On awareness of human interruptibility. Security isn't the only challenge for IM in the enterprise. I argued that constant interruption (see Ole Eichhorn's Tyranny of Email) is equally problematic. The prospect of using your phone as a proxy for presence is, therefore, both compellingly cool and very scary. Ray's notion: you thumb a switch on your phone to dial your availability up or down (not just on or off); apps and other devices tune into that preference. Obviously, we all need that yesterday.

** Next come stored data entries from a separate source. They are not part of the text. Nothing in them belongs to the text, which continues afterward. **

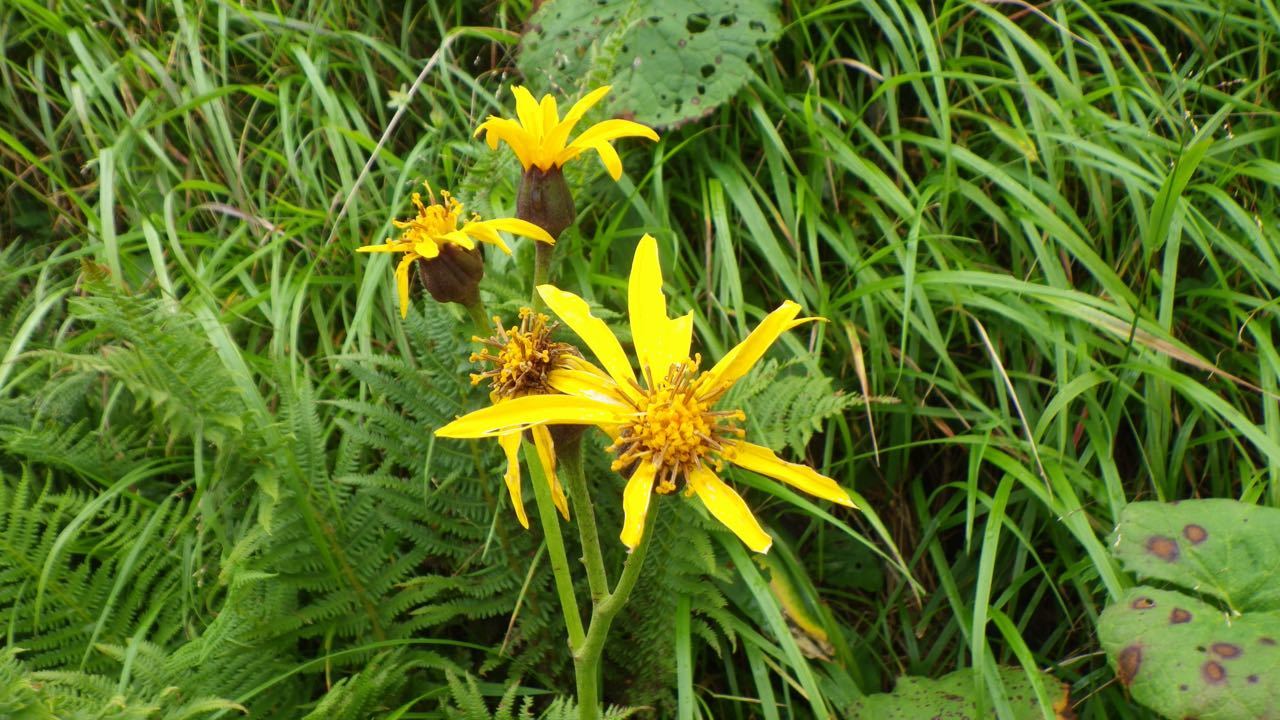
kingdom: Plantae
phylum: Tracheophyta
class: Magnoliopsida
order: Asterales
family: Asteraceae
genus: Ligularia
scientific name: Ligularia dentata
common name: Leopardplant
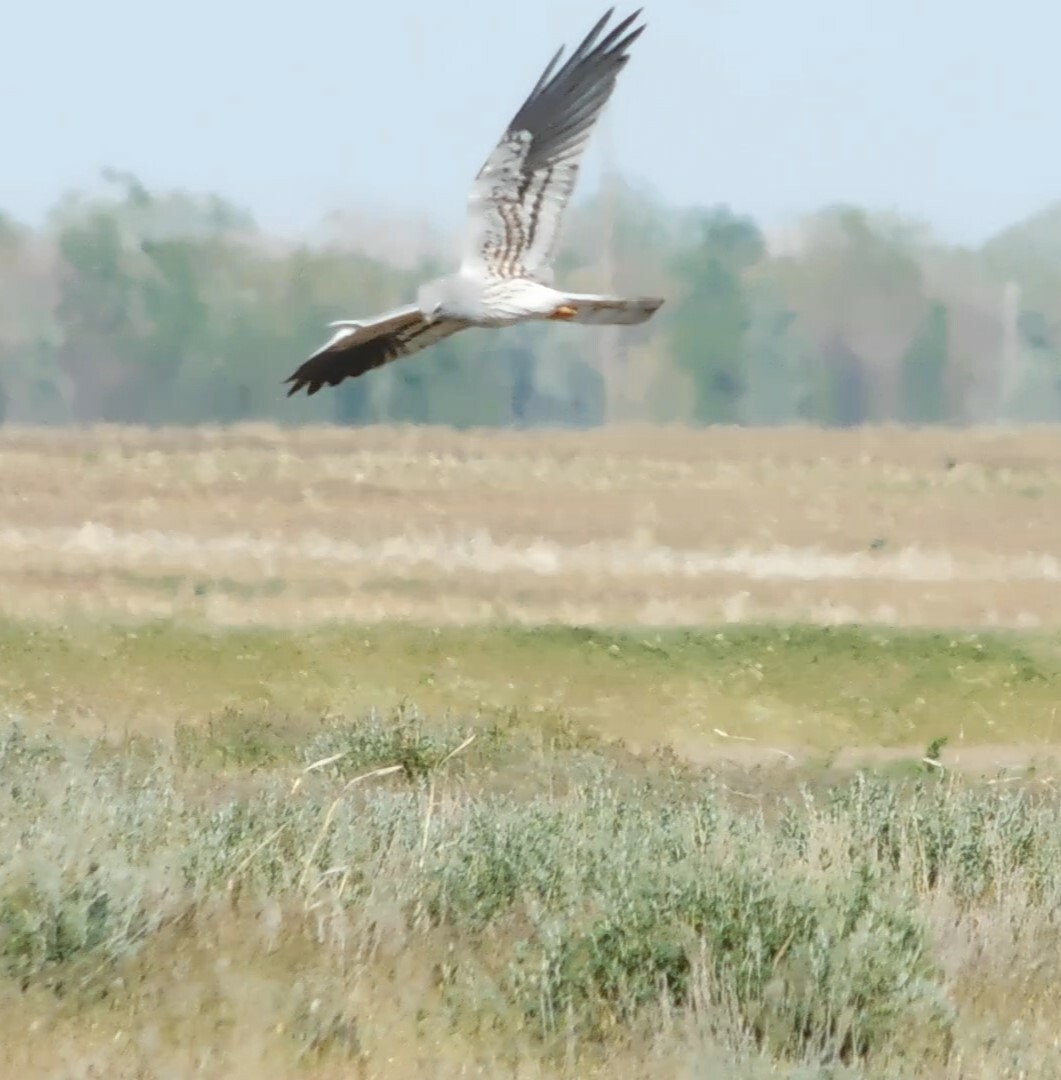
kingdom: Animalia
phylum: Chordata
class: Aves
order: Accipitriformes
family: Accipitridae
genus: Circus
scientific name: Circus pygargus
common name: Montagu's harrier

I really enjoyed the conversation, and indeed the whole event. If anyone else has blogged the conference, please let me know. Meanwhile, here's a oddball bit of closing perspective. Suppose a certain panel discussion were scheduled for the doldrums between lunch and cocktails. And suppose, just hypothetically, you were using EtherPEG to gather the Web images flying through the air. Here are some of the things you might have seen:

snow white and the seven dwarves, siamese cat, team of engineers, harry potter dvd, desert scene, b52 bombers, dell dimension 2350 ad, mountain biker, cnn reporter headshot, marriott rewards program banner, snow white and the seven dwarves (again), french fries, blue sky and clouds, wolf blitzer, cellphone, john mccain, iraqi military official, crn test center logo, abrams tank, dow jones stock chart, crescent wrench, eweek cover, bill gates, baseball players, patty hearst, brie cheese ad, joseph lieberman, apple wwdc 2003 ad

When Rob Flickenger tapped into the geek noosphere at last year's ETech, he observed a progressive downward spiral into images of horror and destruction, and concluded:

I have stared at the sun, and for the sake of my sanity, will never again look directly at the consciousness of the online uber-geek collective.
The CTOs assembled at our conference are commanders of ships that are sailing through what InfoWorld CEO Kevin McKean calls "a perfect storm." But I judged the mood of the conference as one of determination and pragmatic optimism. And my peek into the collective subconscious of the group -- or rather, those not tunneling through a VPN -- did not contradict that impression.